Death on the Installment Plan is a fictionalized coming-of-age story based on Céline’s youth in pre-World War I France.
Absent are heroism, transcendence, love and the possibility of love. Instead, there is a lot of human action that comes to nothing. Death is not ennobling.
That said, hopelessness has never been described with more wit, energy and imagination or more droll, breathtaking language.

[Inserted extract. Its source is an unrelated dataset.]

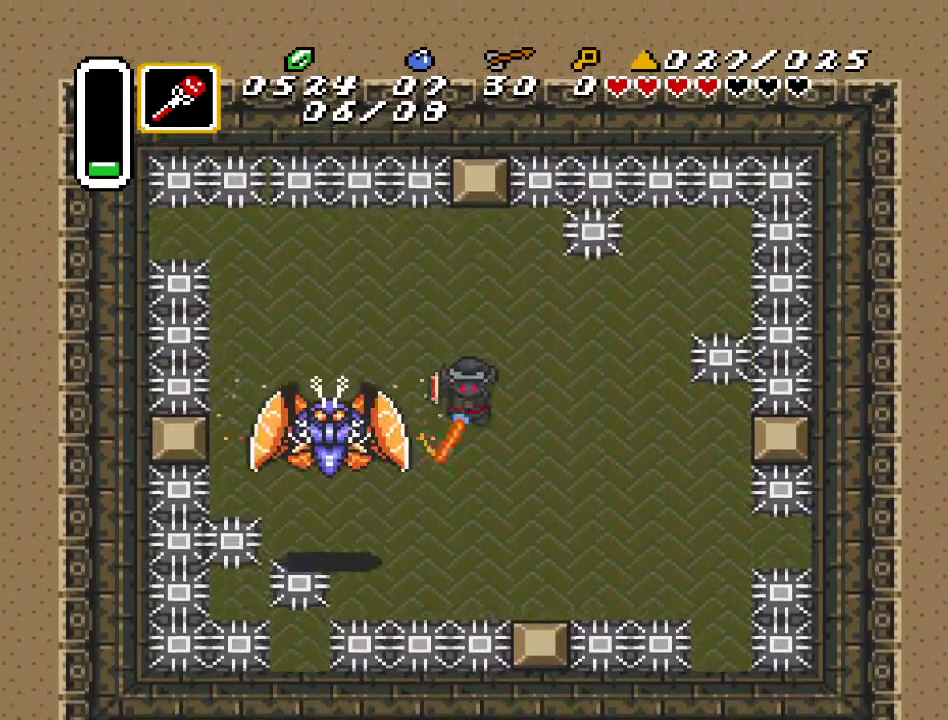
{"buttons": ["DPAD_DOWN"], "events": [[67, "B", "up"], [183, "B", "down"], [283, "B", "up"], [350, "B", "down"], [383, "DPAD_LEFT", "up"], [467, "B", "up"], [467, "DPAD_DOWN", "down"]]}
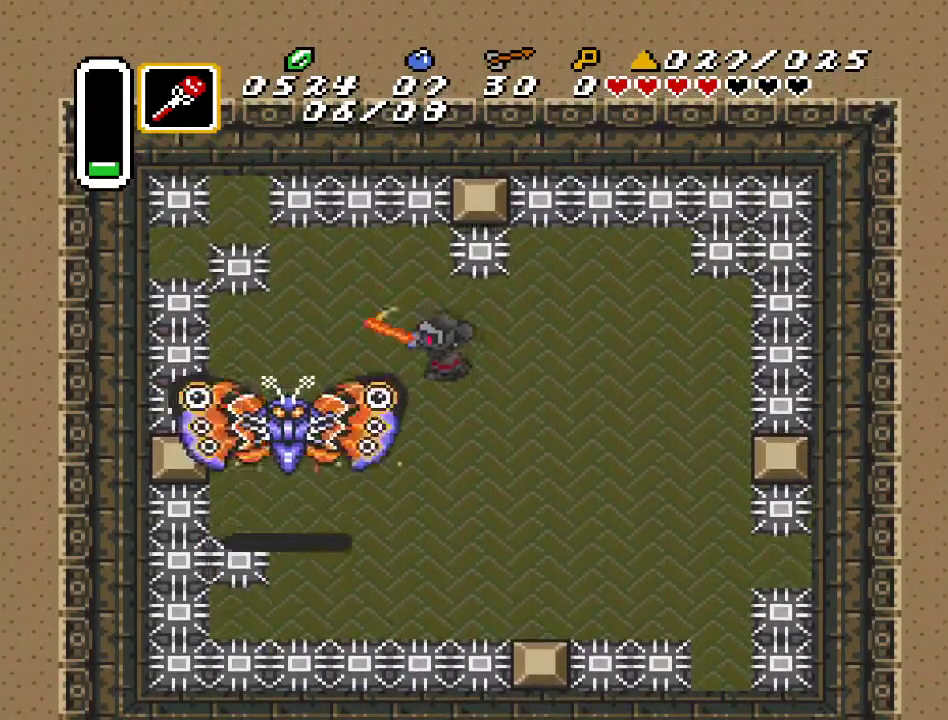
{"buttons": ["DPAD_DOWN", "DPAD_RIGHT"], "events": [[117, "DPAD_RIGHT", "down"]]}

Here’s a sample of the black comedy, as the narrator remembers a local physician (all ellipses in the original):
“The most exquisite deaths, remember that, Ferdinand, are those that attack us in our most sensitive tissues . . .” He had a precious, elaborate, subtle way of talking, like the men of Charcot’s day. His prospecting of the Rolandic, the third ventricle, and the gray nucleus didn’t do him much good . . . in the end he died of a heart attack, under circumstances that were anything but cozy. An attack of angina pectoris that lasted twenty minutes. He held out for a hundred and twenty seconds with his classical memories, his resolutions, the example of Caesar . . . But for eighteen minutes he screamed like a stuck pig . . . his diaphragm was being ripped out, his living guts . . . a thousand open razors had been plunged into his aorta . . . He tried to vomit them out at us . . . I’m not exaggerating. He crawled out into the living room . . . He damn near hammered his chest in . . . He bellowed into the carpet . . . in spite of the morphine . . . You could hear him all over the house and out in the street . . . He ended up under the piano. When the cardiac arterioles burst one by one, it’s quite a harp . . . it’s too bad nobody ever comes back from angina pectoris. There’d be wisdom and genius to spare.